= What needs to be done =
Pictures excluded, retype the lines from the one containing "teapot: present [327,296,387,355]" through the last line of the data below, both included.

---- Extracted data

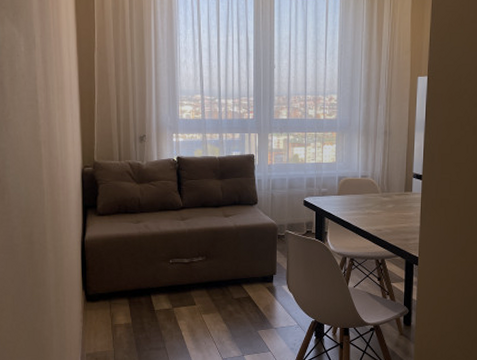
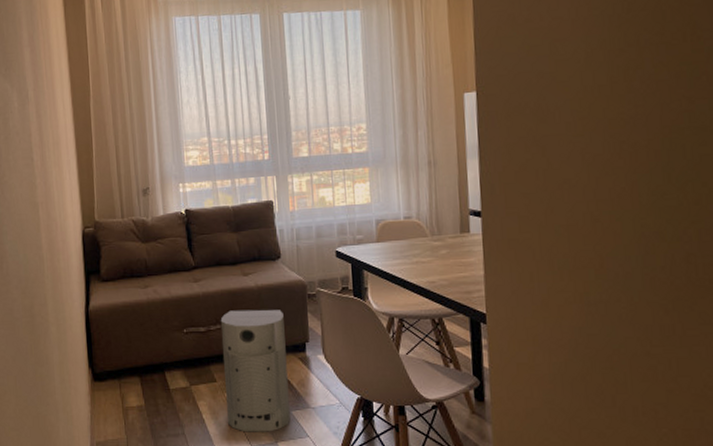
air purifier: none [202,246,256,347] -> present [220,309,291,432]

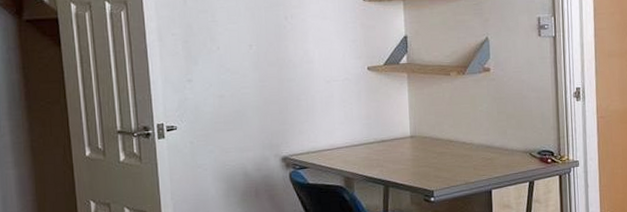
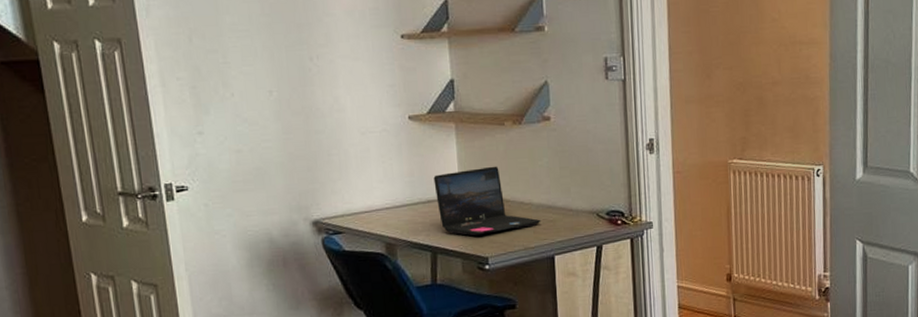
laptop: none [387,110,481,171] -> present [433,166,541,236]

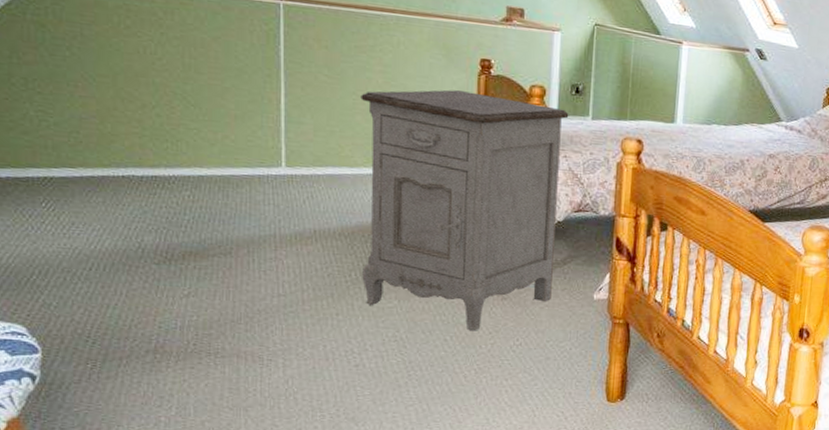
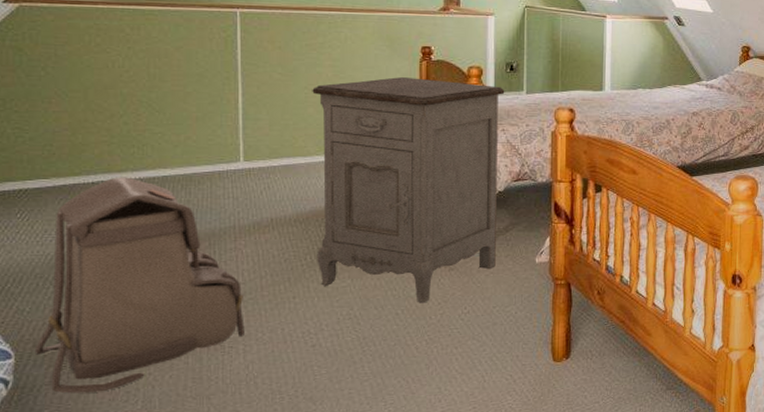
backpack: none [62,172,284,395] -> present [34,177,245,394]

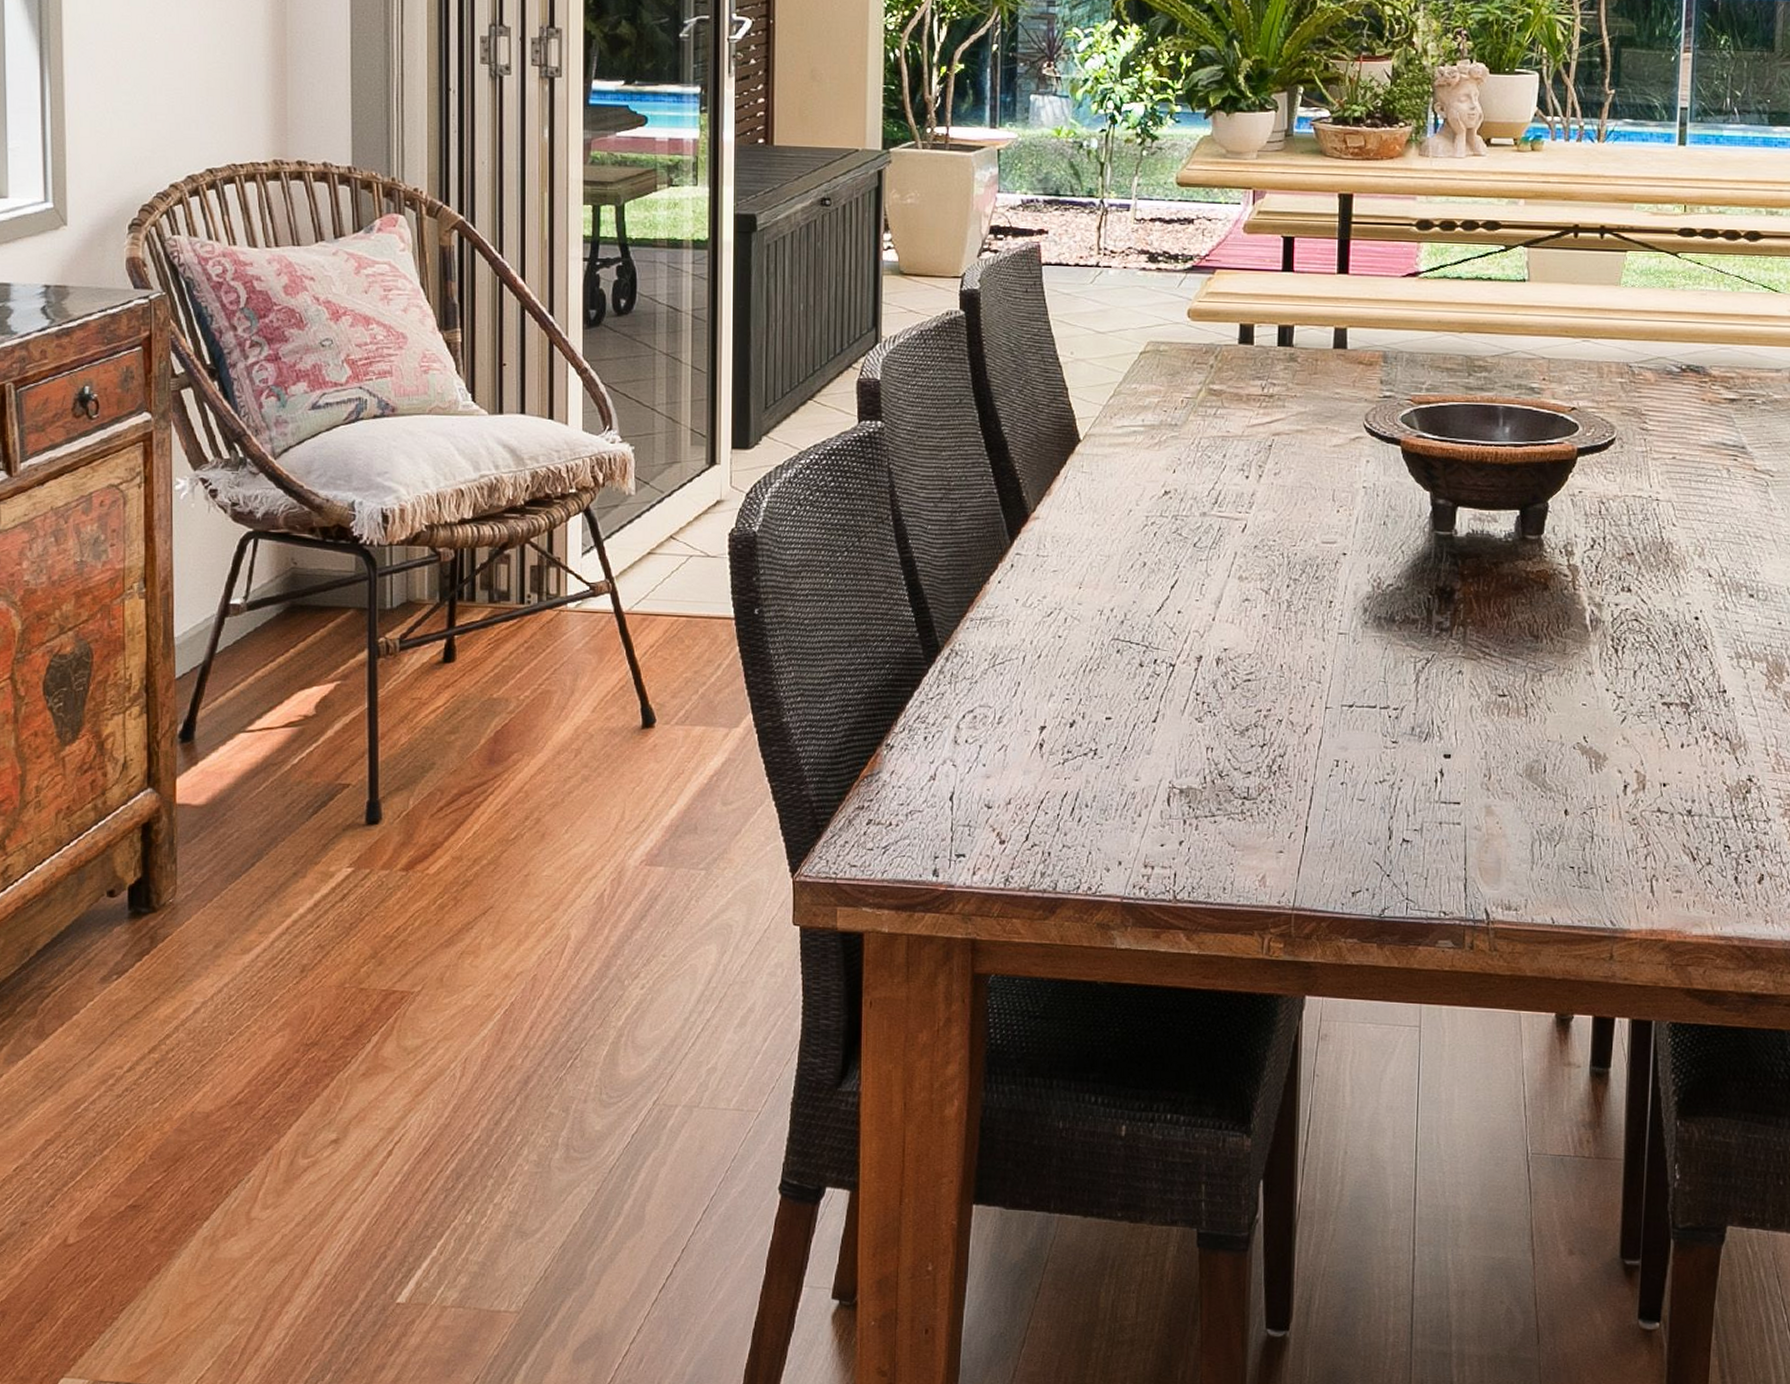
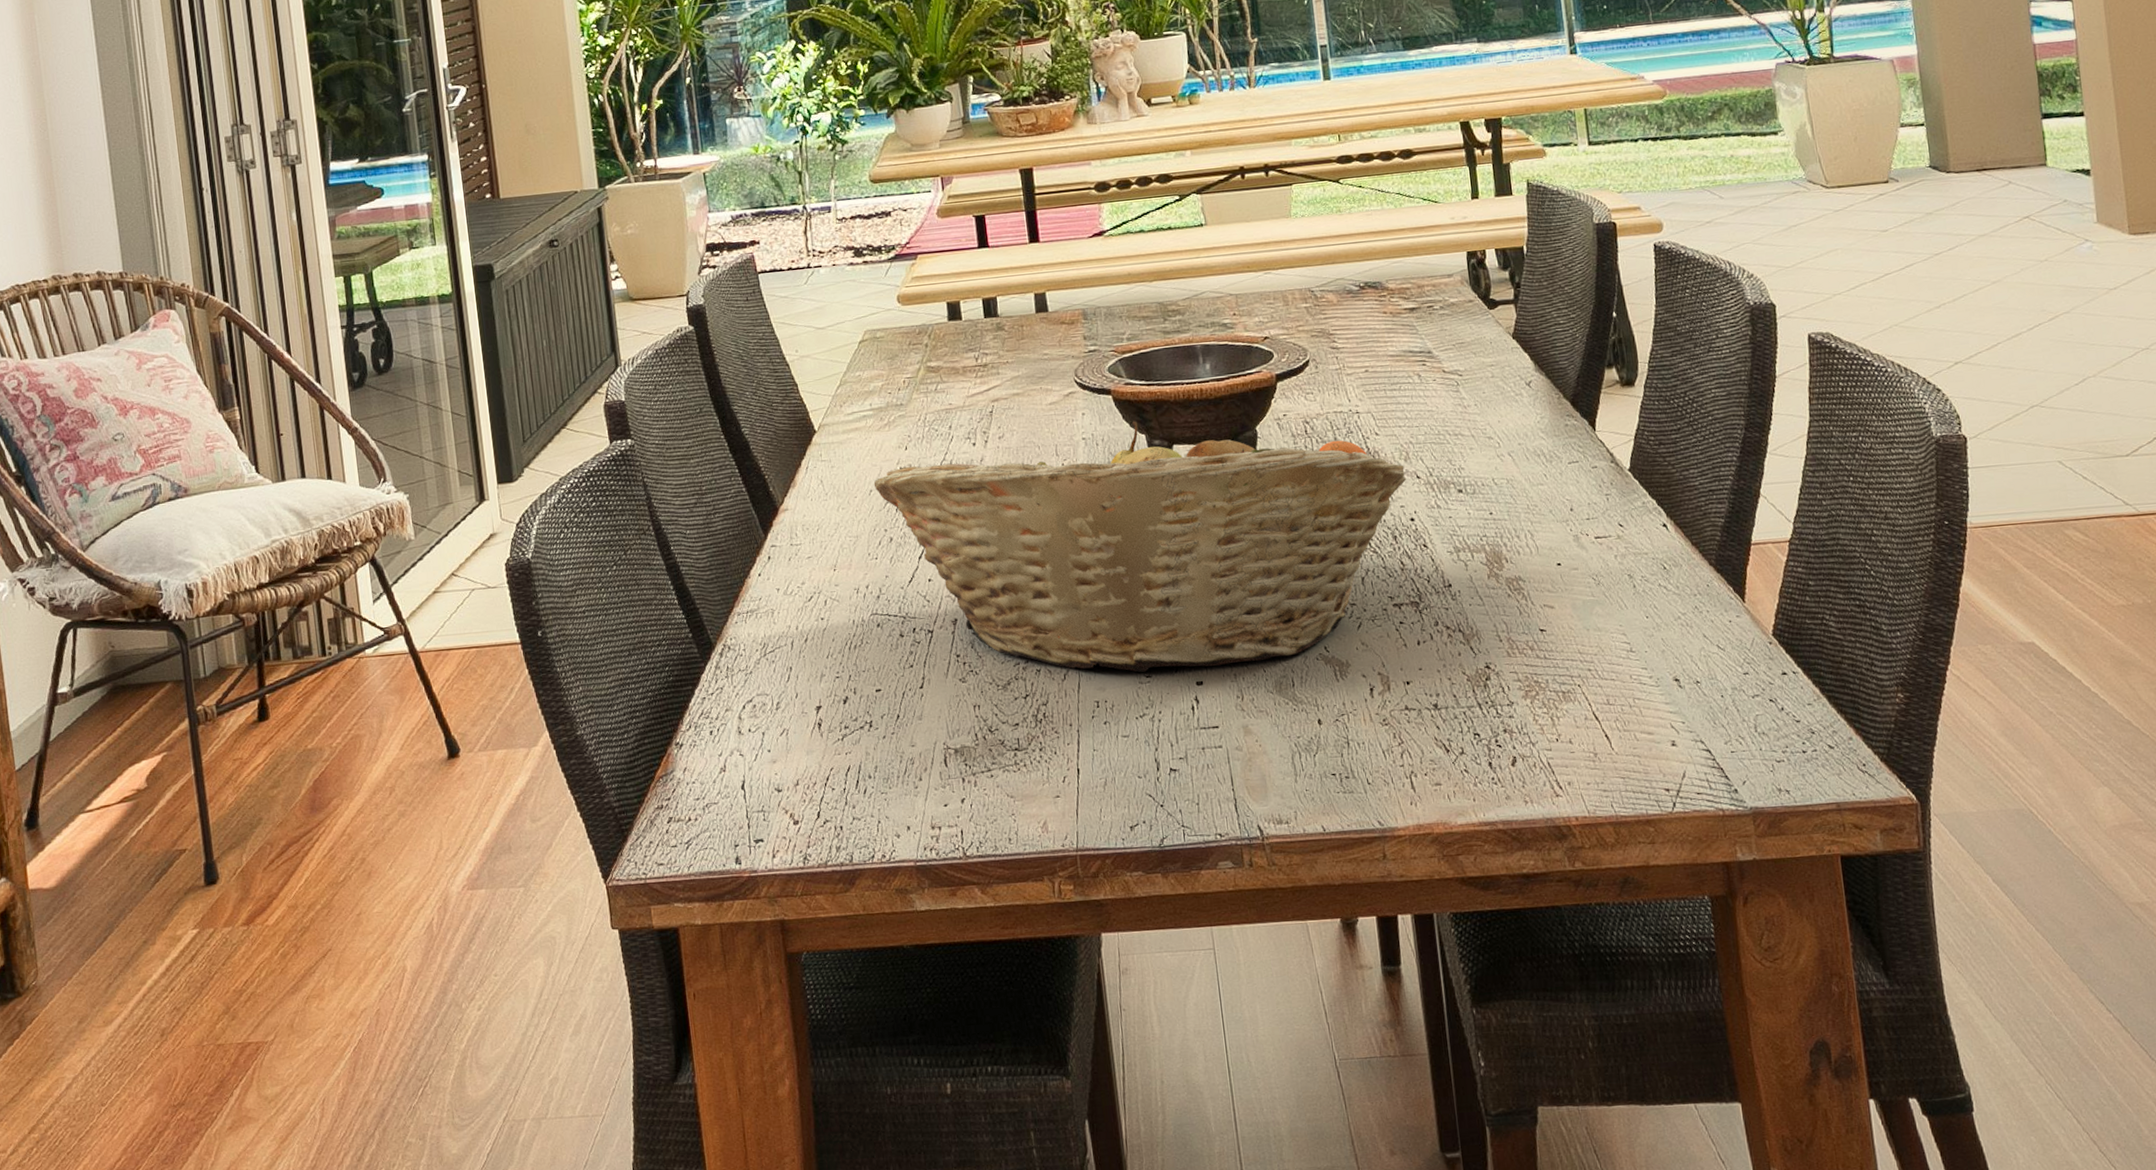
fruit basket: none [1134,476,1698,742] -> present [873,421,1407,673]

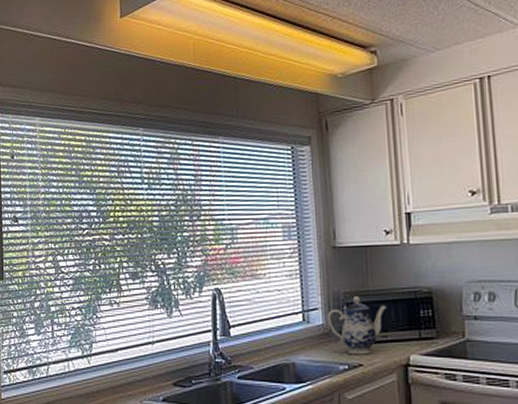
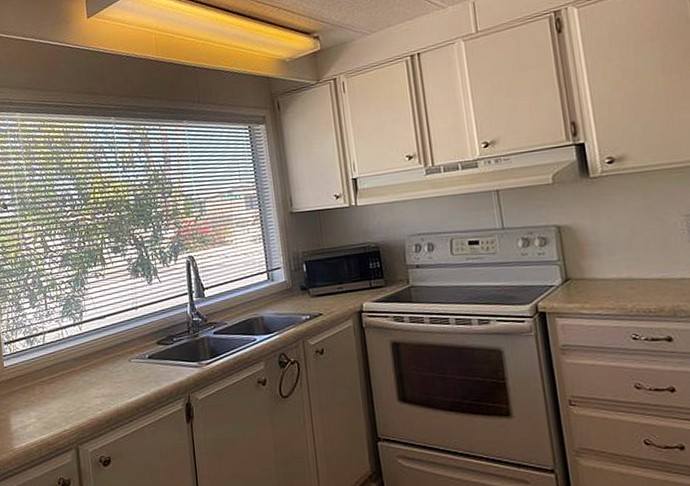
teapot: present [327,296,387,355] -> none [289,254,341,306]

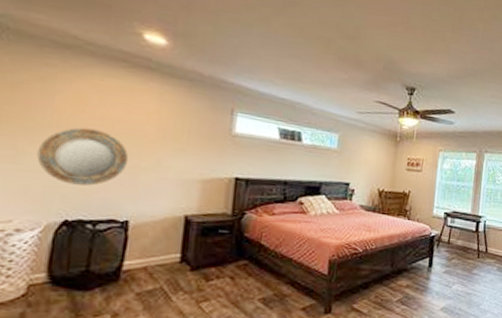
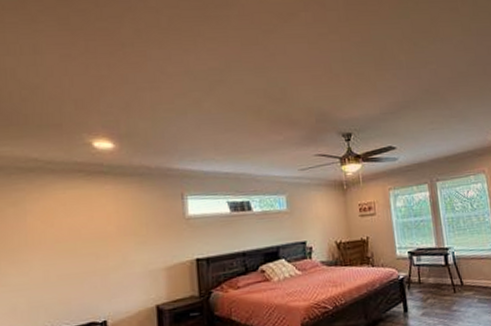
home mirror: present [36,127,129,186] -> none [19,239,98,296]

--------

= Result for this task =
teapot: present [327,296,387,355] -> none [289,254,341,306]

home mirror: present [36,127,129,186] -> none [19,239,98,296]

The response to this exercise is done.